[The records Boundary: Start]
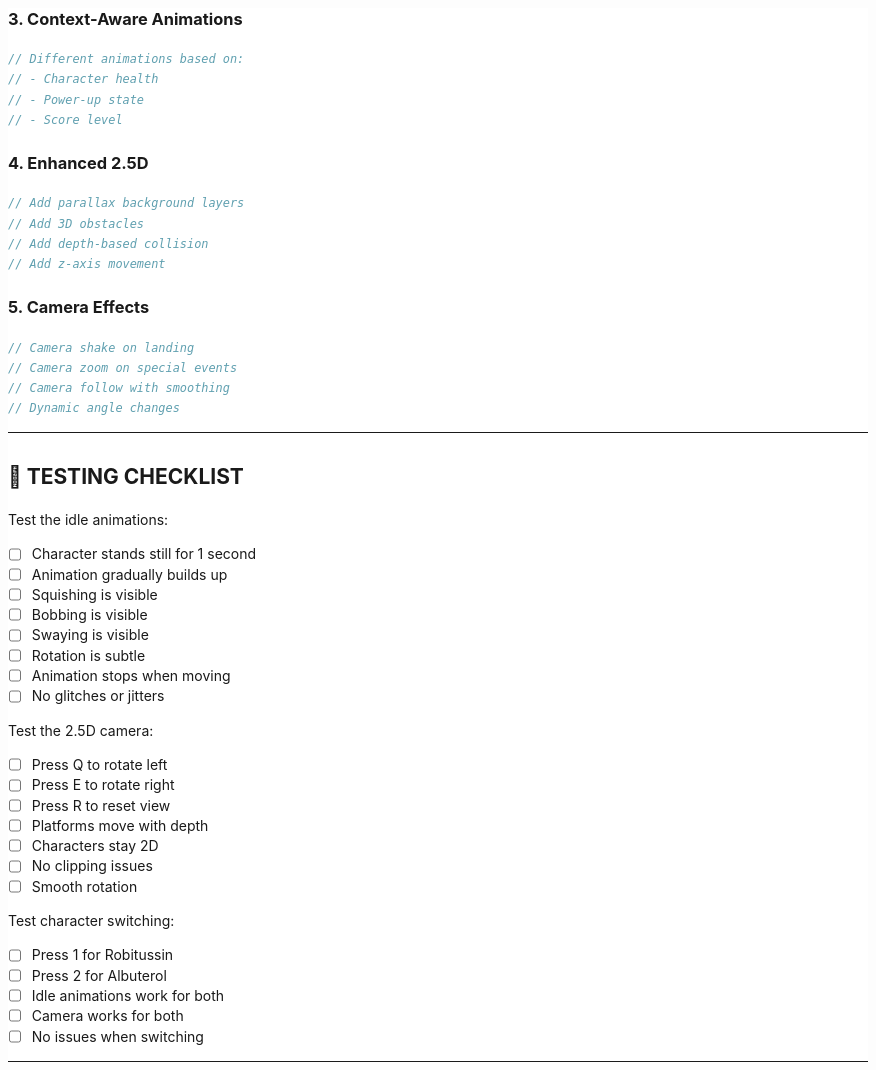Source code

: ### 3. Context-Aware Animations
```javascript
// Different animations based on:
// - Character health
// - Power-up state
// - Score level
```

### 4. Enhanced 2.5D
```javascript
// Add parallax background layers
// Add 3D obstacles
// Add depth-based collision
// Add z-axis movement
```

### 5. Camera Effects
```javascript
// Camera shake on landing
// Camera zoom on special events
// Camera follow with smoothing
// Dynamic angle changes
```

---

## 🎯 TESTING CHECKLIST

Test the idle animations:
- [ ] Character stands still for 1 second
- [ ] Animation gradually builds up
- [ ] Squishing is visible
- [ ] Bobbing is visible
- [ ] Swaying is visible
- [ ] Rotation is subtle
- [ ] Animation stops when moving
- [ ] No glitches or jitters

Test the 2.5D camera:
- [ ] Press Q to rotate left
- [ ] Press E to rotate right
- [ ] Press R to reset view
- [ ] Platforms move with depth
- [ ] Characters stay 2D
- [ ] No clipping issues
- [ ] Smooth rotation

Test character switching:
- [ ] Press 1 for Robitussin
- [ ] Press 2 for Albuterol
- [ ] Idle animations work for both
- [ ] Camera works for both
- [ ] No issues when switching

---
[The records Boundary: End]
Give back the material above exactly as it appears, minus any picture.

_Response to this task_.
Source code

: ### 3. Context-Aware Animations
```javascript
// Different animations based on:
// - Character health
// - Power-up state
// - Score level
```

### 4. Enhanced 2.5D
```javascript
// Add parallax background layers
// Add 3D obstacles
// Add depth-based collision
// Add z-axis movement
```

### 5. Camera Effects
```javascript
// Camera shake on landing
// Camera zoom on special events
// Camera follow with smoothing
// Dynamic angle changes
```

---

## 🎯 TESTING CHECKLIST

Test the idle animations:
- [ ] Character stands still for 1 second
- [ ] Animation gradually builds up
- [ ] Squishing is visible
- [ ] Bobbing is visible
- [ ] Swaying is visible
- [ ] Rotation is subtle
- [ ] Animation stops when moving
- [ ] No glitches or jitters

Test the 2.5D camera:
- [ ] Press Q to rotate left
- [ ] Press E to rotate right
- [ ] Press R to reset view
- [ ] Platforms move with depth
- [ ] Characters stay 2D
- [ ] No clipping issues
- [ ] Smooth rotation

Test character switching:
- [ ] Press 1 for Robitussin
- [ ] Press 2 for Albuterol
- [ ] Idle animations work for both
- [ ] Camera works for both
- [ ] No issues when switching

---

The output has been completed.